Design/methodology/approach
First, combining satellite image and the Voronoi field algorithm (VFA) generates rasterized environmental information and establishes navigation area boundary. Second, establishing a hazard function associated with navigation area boundary improves the evaluation function of the A* algorithm and uses the improved A* algorithm for global path planning. Finally, to reduce the number of redundant nodes in the planned path and smooth the path, node optimization and gradient descent method (GDM) are used. Then, a continuous smooth path that meets the actual navigation requirements of unmanned vehicle is obtained.
Findings
The simulation experiment proved that the proposed global path planning method can realize the control of the distance between the planned path and the obstacle by setting different navigation area boundaries.
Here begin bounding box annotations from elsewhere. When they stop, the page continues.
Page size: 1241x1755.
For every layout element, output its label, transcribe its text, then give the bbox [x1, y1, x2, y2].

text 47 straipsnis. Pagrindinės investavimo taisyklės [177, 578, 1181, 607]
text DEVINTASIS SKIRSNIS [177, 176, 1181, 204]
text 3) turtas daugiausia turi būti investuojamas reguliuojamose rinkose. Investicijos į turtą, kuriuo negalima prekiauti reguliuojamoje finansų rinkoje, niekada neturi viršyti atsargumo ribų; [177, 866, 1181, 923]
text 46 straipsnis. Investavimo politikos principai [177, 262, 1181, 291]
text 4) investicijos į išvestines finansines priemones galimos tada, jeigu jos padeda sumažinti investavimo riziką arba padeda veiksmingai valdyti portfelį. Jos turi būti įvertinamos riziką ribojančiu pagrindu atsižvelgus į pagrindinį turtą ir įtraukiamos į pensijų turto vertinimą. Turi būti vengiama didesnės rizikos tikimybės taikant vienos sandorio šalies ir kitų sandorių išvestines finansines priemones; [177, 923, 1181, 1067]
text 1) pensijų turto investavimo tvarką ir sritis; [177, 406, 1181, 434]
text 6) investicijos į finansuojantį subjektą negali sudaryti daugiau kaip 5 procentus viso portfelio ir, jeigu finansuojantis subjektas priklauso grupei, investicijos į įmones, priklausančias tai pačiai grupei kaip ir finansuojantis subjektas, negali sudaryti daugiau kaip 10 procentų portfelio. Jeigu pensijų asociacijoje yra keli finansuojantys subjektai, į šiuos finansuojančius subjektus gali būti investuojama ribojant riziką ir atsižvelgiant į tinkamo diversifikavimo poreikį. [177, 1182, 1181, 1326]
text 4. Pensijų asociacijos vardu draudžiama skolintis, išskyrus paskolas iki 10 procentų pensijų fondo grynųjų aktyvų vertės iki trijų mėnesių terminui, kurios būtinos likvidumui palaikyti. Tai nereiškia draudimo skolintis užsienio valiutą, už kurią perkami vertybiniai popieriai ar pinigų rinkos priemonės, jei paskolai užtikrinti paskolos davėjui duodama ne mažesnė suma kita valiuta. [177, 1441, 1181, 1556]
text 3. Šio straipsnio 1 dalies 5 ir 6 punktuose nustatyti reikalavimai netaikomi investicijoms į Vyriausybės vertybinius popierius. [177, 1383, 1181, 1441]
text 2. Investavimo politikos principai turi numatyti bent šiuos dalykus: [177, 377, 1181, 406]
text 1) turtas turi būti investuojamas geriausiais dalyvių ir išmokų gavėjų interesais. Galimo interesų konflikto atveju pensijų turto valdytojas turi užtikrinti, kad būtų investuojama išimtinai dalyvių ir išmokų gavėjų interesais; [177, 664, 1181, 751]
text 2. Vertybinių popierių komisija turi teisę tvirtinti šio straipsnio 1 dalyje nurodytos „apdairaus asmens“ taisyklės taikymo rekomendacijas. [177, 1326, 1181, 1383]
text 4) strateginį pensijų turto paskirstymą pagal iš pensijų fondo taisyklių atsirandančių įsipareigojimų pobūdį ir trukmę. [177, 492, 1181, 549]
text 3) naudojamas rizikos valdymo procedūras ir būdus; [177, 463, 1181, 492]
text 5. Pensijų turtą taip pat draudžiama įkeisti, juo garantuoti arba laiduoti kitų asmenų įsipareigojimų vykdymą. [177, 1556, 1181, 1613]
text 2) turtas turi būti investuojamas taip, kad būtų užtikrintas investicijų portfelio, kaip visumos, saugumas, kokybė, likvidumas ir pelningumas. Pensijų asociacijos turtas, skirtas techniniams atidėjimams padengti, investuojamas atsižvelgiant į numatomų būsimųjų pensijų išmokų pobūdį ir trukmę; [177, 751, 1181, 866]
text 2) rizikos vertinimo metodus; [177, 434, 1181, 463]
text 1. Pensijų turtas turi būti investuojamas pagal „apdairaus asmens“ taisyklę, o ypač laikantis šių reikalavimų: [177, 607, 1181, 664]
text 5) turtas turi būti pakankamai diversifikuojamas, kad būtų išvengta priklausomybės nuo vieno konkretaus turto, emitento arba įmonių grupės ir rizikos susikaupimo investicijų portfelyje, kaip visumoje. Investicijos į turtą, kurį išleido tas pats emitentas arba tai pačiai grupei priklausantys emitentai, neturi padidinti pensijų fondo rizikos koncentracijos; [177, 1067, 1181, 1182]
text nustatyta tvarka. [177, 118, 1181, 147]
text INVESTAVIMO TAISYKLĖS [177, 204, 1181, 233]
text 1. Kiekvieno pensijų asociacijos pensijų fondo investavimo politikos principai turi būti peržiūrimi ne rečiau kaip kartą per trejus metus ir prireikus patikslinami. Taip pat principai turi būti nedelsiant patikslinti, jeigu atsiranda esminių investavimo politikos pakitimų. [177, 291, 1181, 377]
The node reduction rate is between 33.52% and 73.15%, and the smoothness meets the navigation requirements. This method is reasonable and effective in the global path planning process of unmanned vehicle and can provide reference to unmanned vehicles’ autonomous obstacle avoidance decision-making.
Originality/value
This study establishes navigation area boundary for the environment based on the VFA and uses the improved A* algorithm to generate a navigation path that takes into account both safety and economy. This study also proposes a method to solve the redundancy of grid environment path nodes and large-angle steering and to smooth the path to improve the applicability of the proposed global path planning method. The proposed global path planning method solves the requirements of path safety and smoothness.